|Rolling Stone, via dead.net|
The show itself wasn’t a usual Dead show: Light Into Ashes has done the best job of filling in the full picture, so go read up. You would think that a quasi-Acid Test with one of their longest known stretches of uninterrupted jamming in the middle of prime early 1969, a week before the shows that begat Live/Dead, would attract a bit more attention, but apparently not. I don’t have much to say about it by way of “review,” other than that it’s really good and pretty unique. The tape is an hour and 50 minutes of what was apparently a four-hour show, and begins seemingly well into the middle of things. Although the starting Lovelight>NFA>Lovelight is fine and has plenty going on within its 35 minutes, I think I’ve listened closely to it exactly once, which was enough. Then there’s a break where Don McCoy of the Olompali commune takes the stage to do his thing and lead the crowd in a group chant, which devolves (or evolves, depending on your state of mind) into a bit of a mess — understandably, this is a skipper for most folks, but to me this portion drips with psychedelic goo that goes beyond period ambience and makes my teeth hum with a certain familiar… well, enough said about that. You can hear Bill Graham marshaling the chaos as the band returns to the stage and slowly gets themselves together, deciding what they’re going to do as they start doing it.

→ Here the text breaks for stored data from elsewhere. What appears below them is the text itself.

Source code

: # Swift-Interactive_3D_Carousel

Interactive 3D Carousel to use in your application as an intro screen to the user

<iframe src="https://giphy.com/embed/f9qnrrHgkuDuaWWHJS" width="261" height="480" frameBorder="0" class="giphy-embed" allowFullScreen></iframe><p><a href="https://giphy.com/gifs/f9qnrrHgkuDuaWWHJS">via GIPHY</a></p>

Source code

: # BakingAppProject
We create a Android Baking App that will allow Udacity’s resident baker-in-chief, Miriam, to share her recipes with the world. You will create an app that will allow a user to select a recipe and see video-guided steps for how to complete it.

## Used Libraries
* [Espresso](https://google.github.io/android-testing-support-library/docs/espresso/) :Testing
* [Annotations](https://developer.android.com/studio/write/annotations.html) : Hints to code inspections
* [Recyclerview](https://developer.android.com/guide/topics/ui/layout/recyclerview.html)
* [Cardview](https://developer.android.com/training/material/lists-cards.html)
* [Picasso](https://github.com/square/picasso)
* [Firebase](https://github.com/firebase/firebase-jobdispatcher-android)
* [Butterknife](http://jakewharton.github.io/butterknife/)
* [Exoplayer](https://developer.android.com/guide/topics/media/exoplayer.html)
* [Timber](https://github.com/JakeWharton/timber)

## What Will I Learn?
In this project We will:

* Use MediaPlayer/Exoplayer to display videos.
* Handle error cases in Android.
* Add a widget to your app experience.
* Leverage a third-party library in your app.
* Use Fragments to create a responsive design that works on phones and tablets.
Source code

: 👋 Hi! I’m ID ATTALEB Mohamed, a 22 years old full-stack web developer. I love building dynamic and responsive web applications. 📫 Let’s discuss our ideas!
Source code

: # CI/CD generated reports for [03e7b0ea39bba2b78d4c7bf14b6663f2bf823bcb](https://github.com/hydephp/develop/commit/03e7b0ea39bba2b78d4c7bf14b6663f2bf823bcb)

It’s not entirely clear at first who’s up there at first: Bob is initially driving things, and another guitarist who’s thought to be Gary Duncan is playing; Garcia doesn’t appear until 4:50 in (his entrance is pretty distinctive). The first segment of this jam is a slow burning, smokey, laid back E-minor blues groove. After a few minutes, Lesh starts the Main Ten riff and they drift back and forth between the two themes for a few minutes, then set off into a series of episodic jams for the next 20 minutes, much like many a 69-70 Dark Star, although there’s nothing explicitly Dark Starry about this, beyond the spirit. I have no desire to map this out: it’s mostly two-chord vamps and various rhythmic ideas, all explored for a while and organically developed into something else. Gary Duncan appears to take off at some point, maybe an extra percussionist joins in, and finally they land in the Other One (all instrumental) which gets a loose and pretty heavy, dark jam, before they wind down and stop cold. The whole jam is nearly 50 minutes total and while it’s not as intense or hot as a lot of other Feb 1969 jams, oh man, it’s got the sound: I'm talking about If I Could Only Remember My Name, the Crosby Dec 1970 Matrix tape, Garcia/Saunders 5/20/71, the 1971 Mickey’s barn jam, that kind of vibe.
While this isn’t going to burn new neural pathways like, say, 2/28/69, I do think it’s a way overlooked and underrated performance. Well worth a listen. And how many nearly 50 minute uninterrupted purely instrumental jams did they play? Hell, just for that reason alone, you’d think folks would be flocking to this one. Give it another spin!
Also, I can’t let it pass that, evidently, Garcia was playing some bluegrass at the Matrix earlier on 2/19. It's not confirmed, but that seems to be the consensus.